To ensure reliability, organize data tablespace into RAID 1+0 or RAID-5 disk configurations. For large warehouses, consider a RAID-5 configuration with a second storage array to mirror the data.

Index Tablespace

When you define a domain, index tables are stored in the space that is defined in the PATHNAME= specification, unless you specify the INDEXPATH= option. The PATHNAME= space contains metadata tables for a domain, but it can also contain index tables. As the size and complexity of a domain increase, so do the benefits of organizing index tables into their own INDEXPATH= space.
Index space typically does not require the high-level scalability that data space, temporary tablespace, or workspace needs for I/O performance. When a process is using an index, the Read access pattern is different from a parallel I/O Read access pattern of data, or multiple user Read access patterns against data.
Typically, you configure index space as a large striped file system across a large number of disks and I/O channels. A typical configuration such as RAID 1+0 or RAID 5 supports some redundancy to ensure the availability of index space.

Metadata Tablespace

When you define a domain, metadata tables are stored in the space that is specified in the PATHNAME= parameter. If the space configured in PATHNAME= is full, SPD Server stores overflow metadata for existing tables in the space that is specified in the METAPATH= option, if it is specified. The PATHNAME= and METAPATH= spaces contain metadata tables for a domain.
Compared to the other space categories, metadata space is relatively small and usually does not require scalability. If compressed data in a given warehouse uses 10 terabytes of disk space, then there are approximately 10 gigabytes of metadata.
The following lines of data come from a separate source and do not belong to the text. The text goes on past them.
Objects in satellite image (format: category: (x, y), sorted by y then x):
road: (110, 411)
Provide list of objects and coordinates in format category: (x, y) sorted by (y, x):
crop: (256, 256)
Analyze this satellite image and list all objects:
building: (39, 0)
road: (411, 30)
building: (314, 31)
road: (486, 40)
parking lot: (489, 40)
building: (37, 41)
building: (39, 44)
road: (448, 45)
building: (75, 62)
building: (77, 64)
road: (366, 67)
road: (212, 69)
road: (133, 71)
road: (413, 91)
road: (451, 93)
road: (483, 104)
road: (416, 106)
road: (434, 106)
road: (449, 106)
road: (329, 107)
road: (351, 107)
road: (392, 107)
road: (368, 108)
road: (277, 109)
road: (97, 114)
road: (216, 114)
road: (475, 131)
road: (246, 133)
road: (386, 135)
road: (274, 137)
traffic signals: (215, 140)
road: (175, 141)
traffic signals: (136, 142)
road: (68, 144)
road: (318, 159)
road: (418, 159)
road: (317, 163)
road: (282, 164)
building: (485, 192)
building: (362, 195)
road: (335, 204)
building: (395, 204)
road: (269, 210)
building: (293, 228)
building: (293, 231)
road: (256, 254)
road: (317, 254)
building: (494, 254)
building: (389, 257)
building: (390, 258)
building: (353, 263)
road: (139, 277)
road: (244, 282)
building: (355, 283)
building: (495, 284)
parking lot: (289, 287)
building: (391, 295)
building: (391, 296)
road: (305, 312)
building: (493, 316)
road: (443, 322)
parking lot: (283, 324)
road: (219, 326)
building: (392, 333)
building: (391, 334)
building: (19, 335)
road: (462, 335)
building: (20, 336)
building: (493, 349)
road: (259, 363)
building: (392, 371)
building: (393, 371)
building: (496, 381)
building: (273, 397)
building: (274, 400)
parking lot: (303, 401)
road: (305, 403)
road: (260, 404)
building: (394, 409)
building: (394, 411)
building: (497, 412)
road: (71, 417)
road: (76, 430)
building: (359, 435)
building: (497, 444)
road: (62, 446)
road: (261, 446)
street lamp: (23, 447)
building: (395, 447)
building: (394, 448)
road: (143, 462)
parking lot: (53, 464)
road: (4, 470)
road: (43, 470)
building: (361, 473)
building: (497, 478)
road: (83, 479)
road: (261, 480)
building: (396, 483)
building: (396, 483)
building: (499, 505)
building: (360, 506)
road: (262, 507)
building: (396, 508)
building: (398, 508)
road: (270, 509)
When you are setting up metadata space, plan to allot 20 gigabytes of metadata space for every 10 terabytes of physical data disk space. When new data paths are added to expand a server, you should add more metadata space within the primary path of the server. Even though the metadata requires only a small amount of space, the disk space must be expandable and mirrored. You also need to back up the metadata.
The metadata for a table becomes larger when rows in the table are marked as deleted. Bitmaps are stored in the metadata that is used to filter the deleted rows. The space required depends on the number of rows that were deleted and on their distribution within the table.

SPD Server Workspaces

You reserve a space for intermediate calculations and temporary files in statements that are in the body of the spdsserv.parm parameter file. The workspace that you configure in spdsserv.parm is shared by all SPD Server users.
Some users have data needs that might be constrained by using the common intermediate calculation and file space that is reserved for all users. Use the libnames.parm parameter file to create and reserve a workspace that is specifically associated with a single domain and its approved users. Doing so can improve both security and performance. As the size and complexity of a domain increase, so do the benefits of organizing temporary and intermediate tables into their own workspace, defined by the WORKPATH= option.
A workspace is an area on disk that SPD Server uses to store required files when the available CPU memory cannot contain the entire set of calculations. When sufficient memory is not available, some utility files are written to disk. Workspaces are important to scalability. Tasks such as large sorts, index creation, parallel group-by operations, and SQL joins can require dedicated workspace to store temporary utility files.
You typically configure a workspace as part of a large striped file system that spans as many disks and I/O channels as possible. Workspace I/O can critically impact the performance behavior of an SPD Server host.
Workspace on disk is typically a RAID 0 configuration or a hardware-redundant RAID design. RAID 0 configurations are risky because if the RAID 0 disk goes down, the system is also affected; any process that was running at the time of failure is also likely to be affected.
Last updated: February 3, 2017